- Akçakoyun Location within Turkey Akçakoyun Location within Marmara
- Coordinates: 39°49′N 27°10′E﻿ / ﻿39.817°N 27.167°E
- Country: Turkey
- Province: Çanakkale
- District: Yenice
- Elevation: 260 m (850 ft)
- Population (2021): 898
- Time zone: UTC+3 (TRT)
- Postal code: 17560
- Area code: 0286

= Akçakoyun =

Akçakoyun (literally "white sheep") is a village in Yenice District of Çanakkale Province, Turkey. Its population is 898 (2021). Before the 2013 reorganisation, it was a town (belde). Akçakoyun is situated to west of Kalkım pond and to the south of Agonya creek. The distance to Yenice is 45 km.

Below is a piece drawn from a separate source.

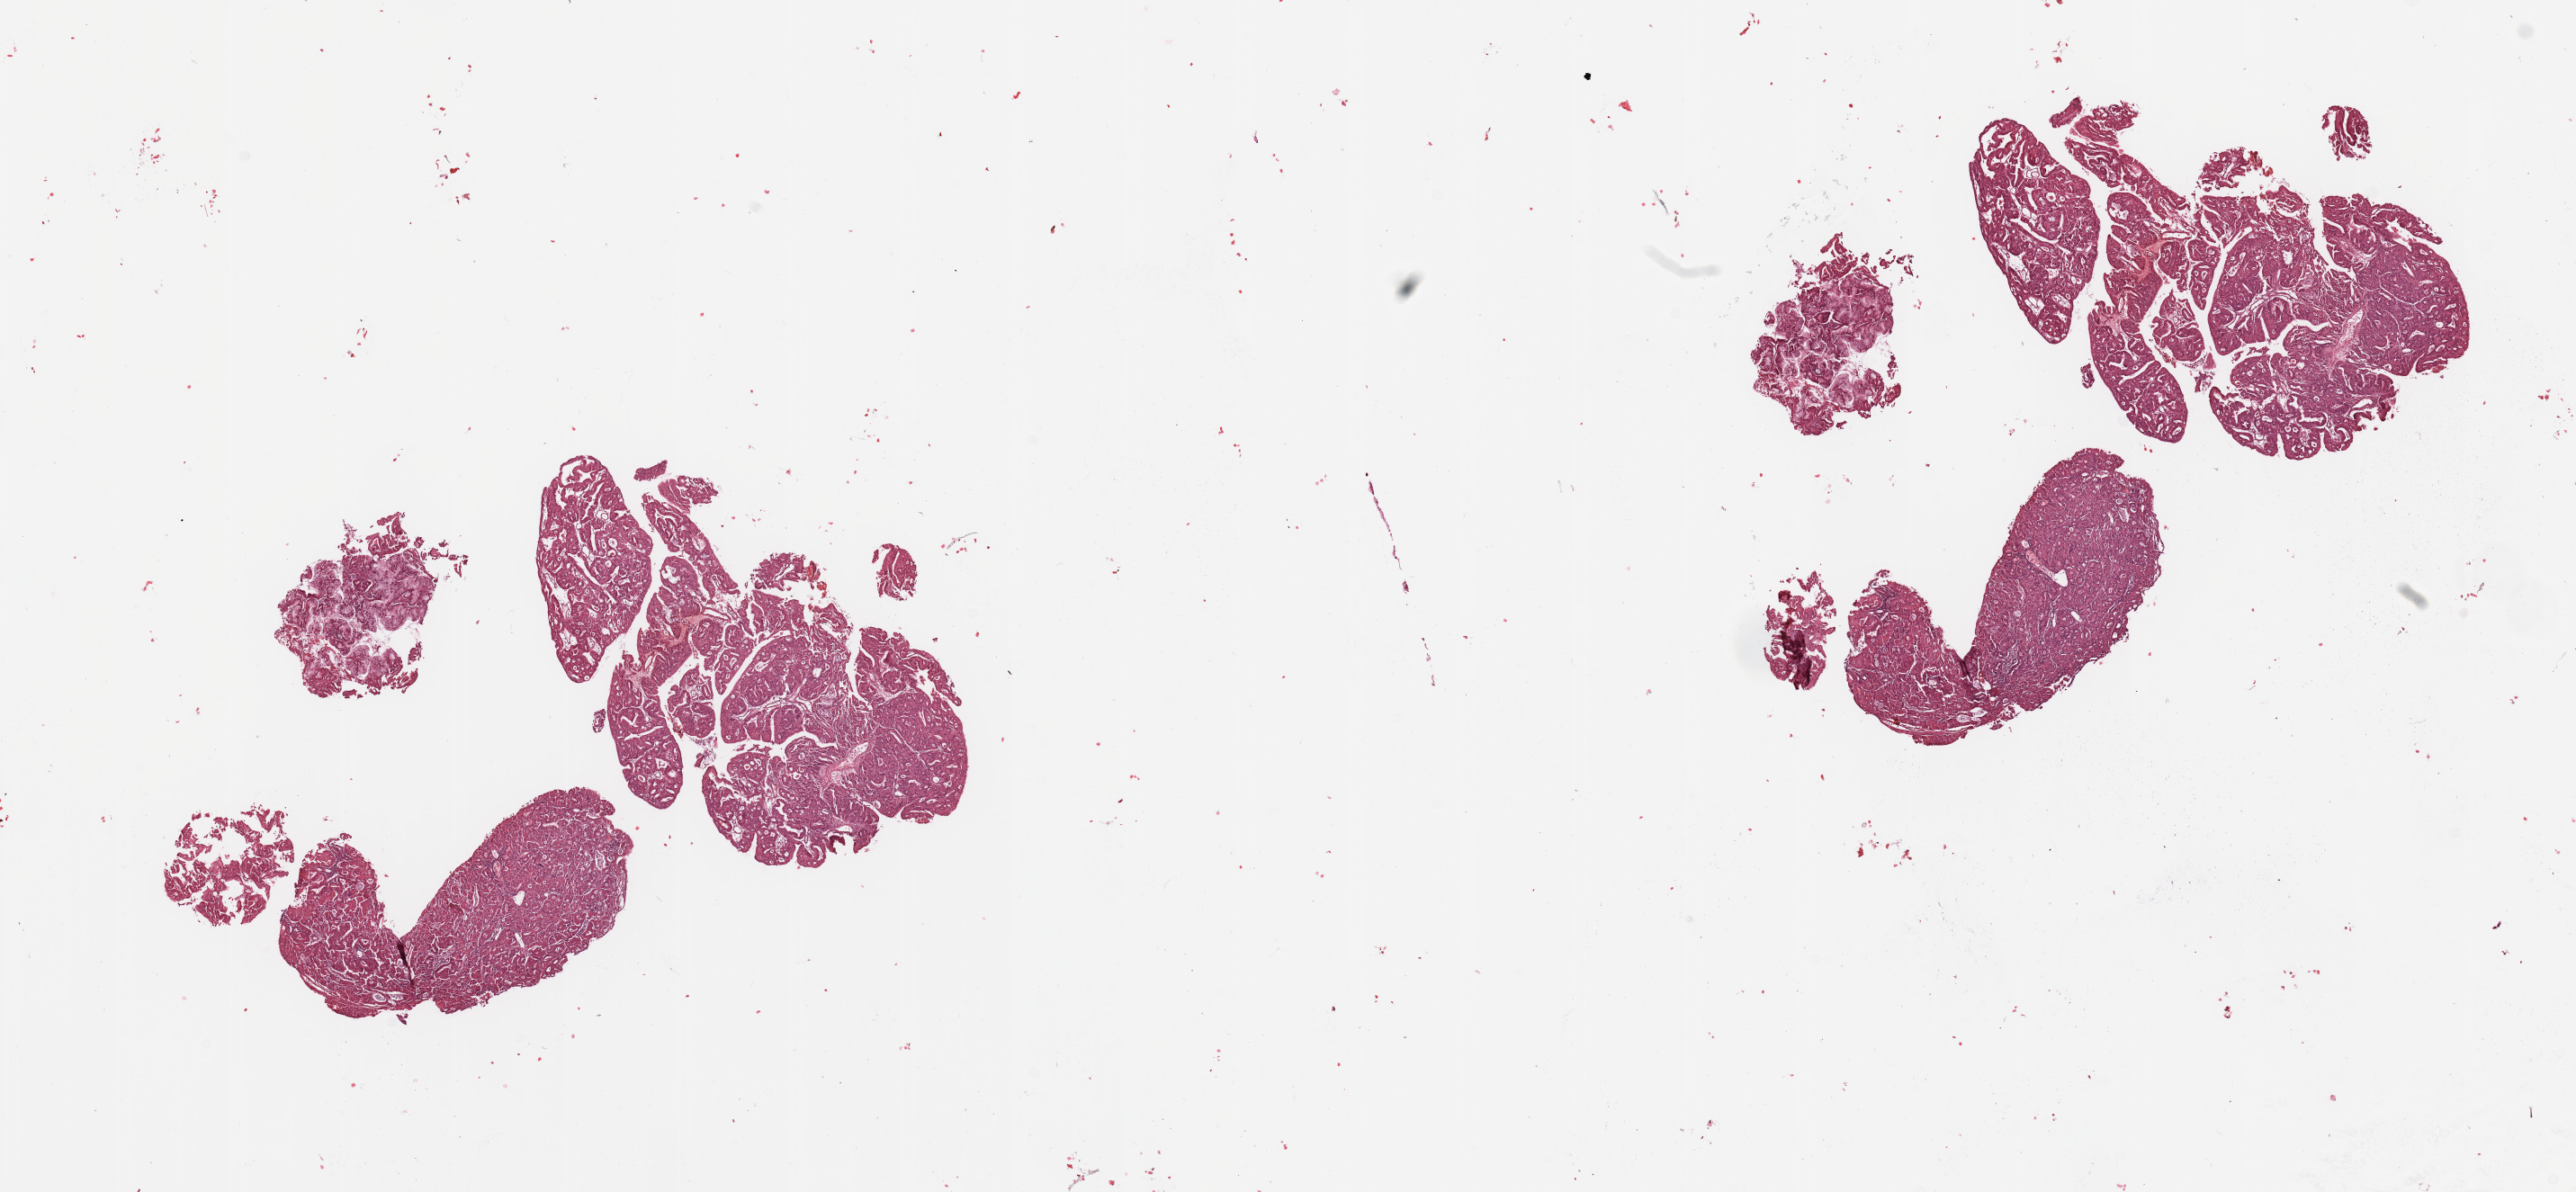
Whole-slide histology image, Hematoxylin and eosin (H&E) stained — low-resolution overview of the scanned area, about 22.6 x 10.5 mm (slide scanned at 20x); tumour tissue sample, sampled site: uterus. 61-year-old female patient. Histologic grade: G2 (moderately differentiated). Composition of this section per pathologist review: tumour nuclei 90%, necrosis 2%.
* primary tumour site (as recorded): anterior endometrium
* AJCC pathologic stage: I
* histologic diagnosis: Endometrioid adenocarcinoma, NOS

The history of Akçakoyun is somewhat intermingled with that of Kalkım, a town to the east of Akçakoyun. The area around Akçakoyun, then named Agonya was an important ironworking center during the ancient ages. During the Turkish rule, originally a single settlement, it was split into two, namely Kalkım and Akçakoyun. In 1995, the settlement was declared a seat of township. Main economic sector of the town is fruit farming. Forestry, animal breeding and hunting tourism are other sectors.